La plage, ça va bien cinq minutes. Au retour des bancs de sables ou de galets, peau grillée par les ultraviolets, un beau carré d’assos locales – Musical Écran, le Fifib, Ciné-Marges-Club et le Cinéma Utopia – rallument les projos pour la première édition d’Écran Total. Quatre jours d’un mini-festival dédié au cinéma, en plein air comme dans les salles obscures, histoire d’exorciser la morosité et de réaffirmer les pouvoirs salvateurs de la culture, des cultures, face aux concessionnaires et autres pharmaciens.
En ouverture, le lundi 27 juillet, place à un pays qui a fait du surréalisme sa deuxième raison d’être, de Magritte à Noël Godin en passant par Michel Mariën : la Belgique. Un arrêt Ostende avec un film culte, s’il vous plait ; un long-métrage fantastique à plus d’un titre, disponible en copie restaurée : Les Lèvres Rouges, d’Harry Kümel. Un long-métrage vampirique et ambigu, proche des gialli d’Argento, merveilleusement servi par François de Roubaix à la BO et l’iconique Delphine Seyrig dans le rôle principal, ensorcelante diffraction de la comtesse sanglante, Élisabeth Bathory.
La suite sera punk, pop et queer.
Pour la punky reggae party, voyez avec White Riot, documentaire de Rubika Shah projeté en avant-première, qui plonge dans le Londres de la fin des 70s, à l’intersection de l’explosion no future et du thatchérisme qui se dessine à l’horizon. Et au milieu de ce carrefour très agité, The Clash, qu’on ne présente plus mais qu’on va suivre à la trace dans leur combat rock mené Doc’s aux pieds et guitares à la main.

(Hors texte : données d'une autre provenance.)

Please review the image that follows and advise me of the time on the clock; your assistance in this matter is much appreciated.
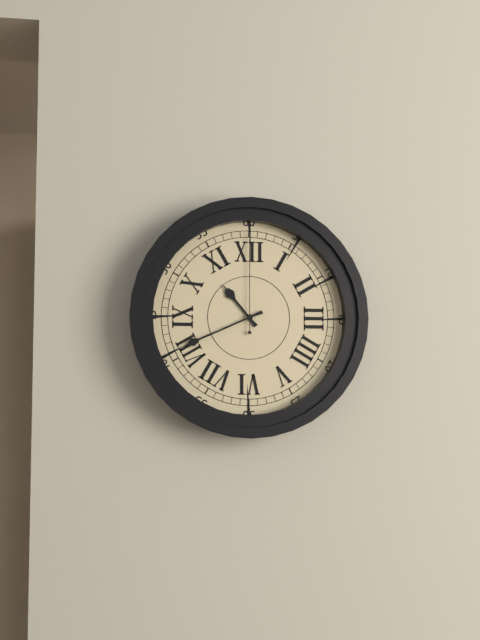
10:41:00
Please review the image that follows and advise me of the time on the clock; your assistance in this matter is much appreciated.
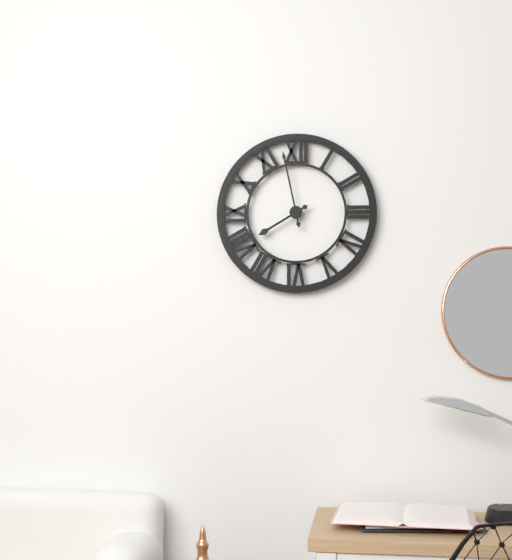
7:58
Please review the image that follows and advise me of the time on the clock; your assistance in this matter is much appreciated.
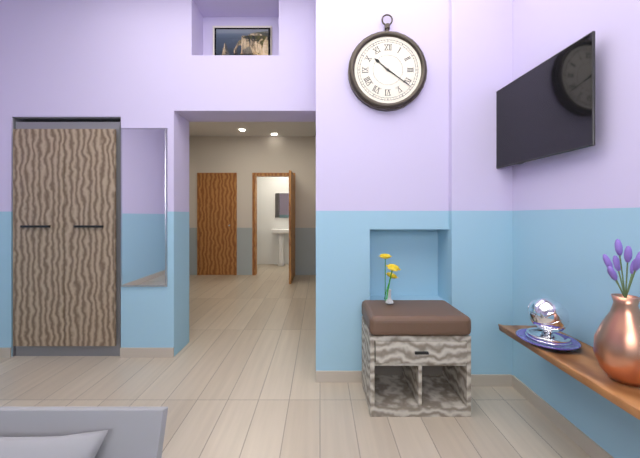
10:21
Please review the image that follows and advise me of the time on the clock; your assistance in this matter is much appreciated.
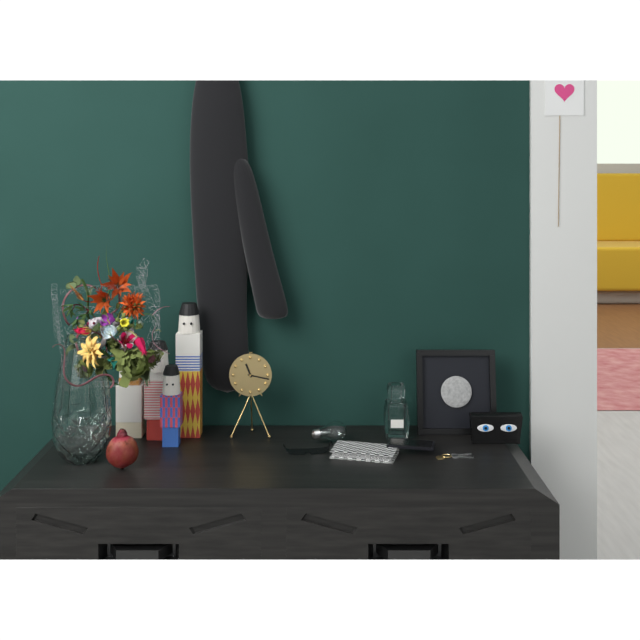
11:17
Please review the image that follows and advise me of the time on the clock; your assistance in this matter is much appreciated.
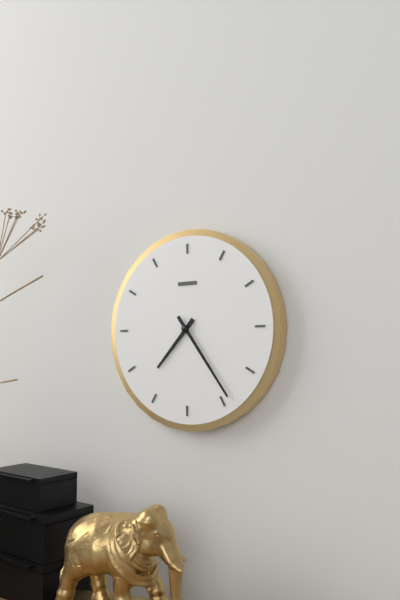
7:24
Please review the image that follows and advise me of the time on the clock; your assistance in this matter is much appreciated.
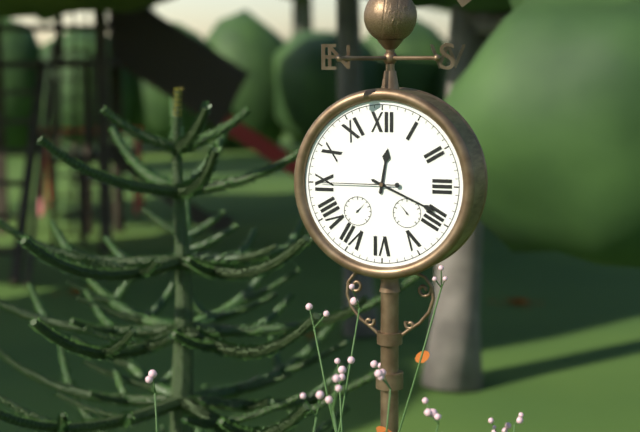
12:19:45
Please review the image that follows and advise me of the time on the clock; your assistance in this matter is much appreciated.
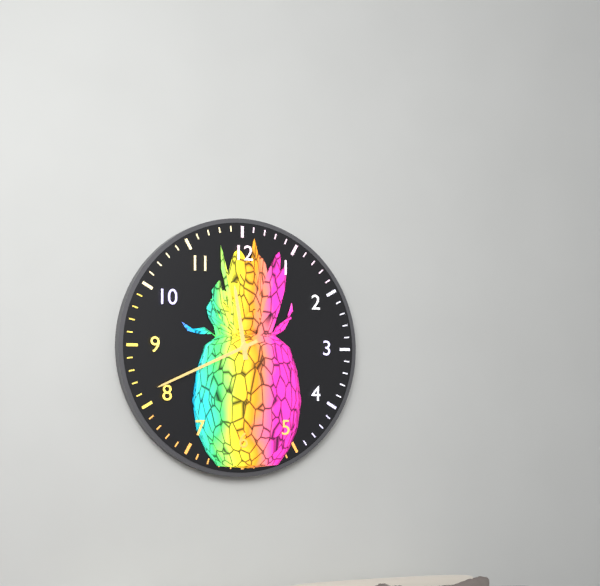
11:41
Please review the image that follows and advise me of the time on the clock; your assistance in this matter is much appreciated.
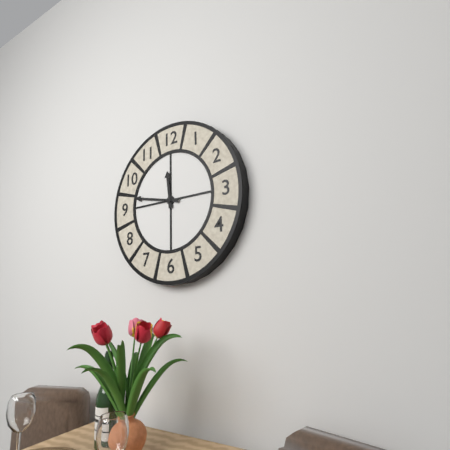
11:47
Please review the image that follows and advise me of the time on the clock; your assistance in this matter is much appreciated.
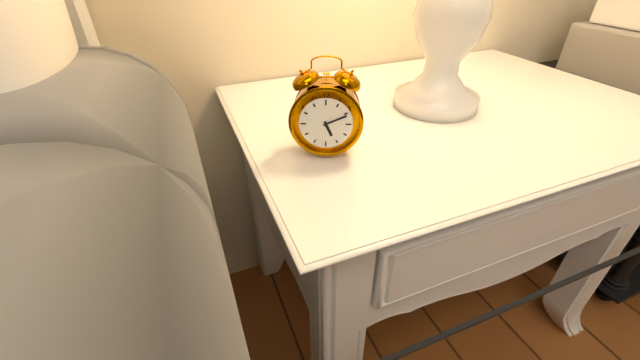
5:11
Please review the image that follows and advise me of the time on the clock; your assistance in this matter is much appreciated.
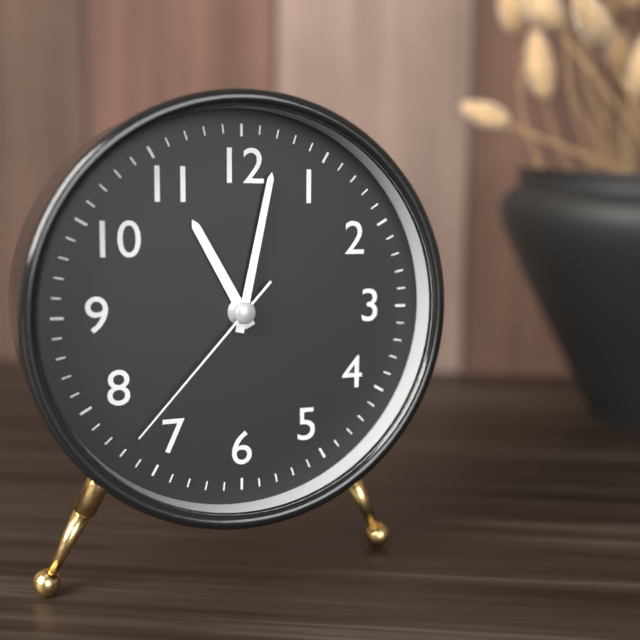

The Clash, allègrement samplé par M.I.A sur son tube « Paper Planes », et magie de la transition, on retrouvera la popstar anglo-srilankaise le même soir, dans Matangi/Maya/M.I.A, un doc qui retrace son étonnant parcours, de sa famille tamoule au sommet des charts mondiaux en passant par ses rencontres avec Justine Frischmann (la chanteuse d’Elastica) ou Diplo.
Un long-métrage dont la première projection bordelaise à ciel ouvert avait connu quelques impondérables météo – une alerte orage … Croisons les doigts pour qu’il n’en soit pas de même cette fois.
Enfin, en guise de conclusion, vous pourrez dégainer vos mouvements les plus élaborés, grâce à une soirée spéciale voguing, cette danse et ce mouvement nés dans les ballrooms LGBT afro-américains à la fin des années 70, parodiant la sophistication modeuse – le terme vient du magazine Vogue. À l’affiche : une sélection musicale assurée par les « du.re.s à queer » de Bordelle, une démonstration de voguing animée par Lasseindra Ninja et la projection (en avant-première, là aussi) de Fabulous, un moyen-métrage qui suit, justement, Lasseindra Ninja et ses élèves guyanais.es grâce à la caméra d’Audrey Jean-Baptiste.
Si on ajoute à ce programme déjà bien fourni des DJ-sets de Krappy Raw, de Breizmatazz ou des Saintongeais.es de Coconut Music, ainsi que les longs-métrages indés de Pablo Larrain (Ema), Sophie Deraspe (Antigone) et John Cameron Mitchell (Hedwig and the Angry Inch), vous conviendrez que cet Écran Total tape dans le mille pour réveiller nos ardeurs de cinéphiles et de curieux.ses. Tout sauf un écran de fumée.
Écran Total, du lundi 27 au jeudi 30 juillet @ Cinéma Utopia et Cour Mably (Bordeaux).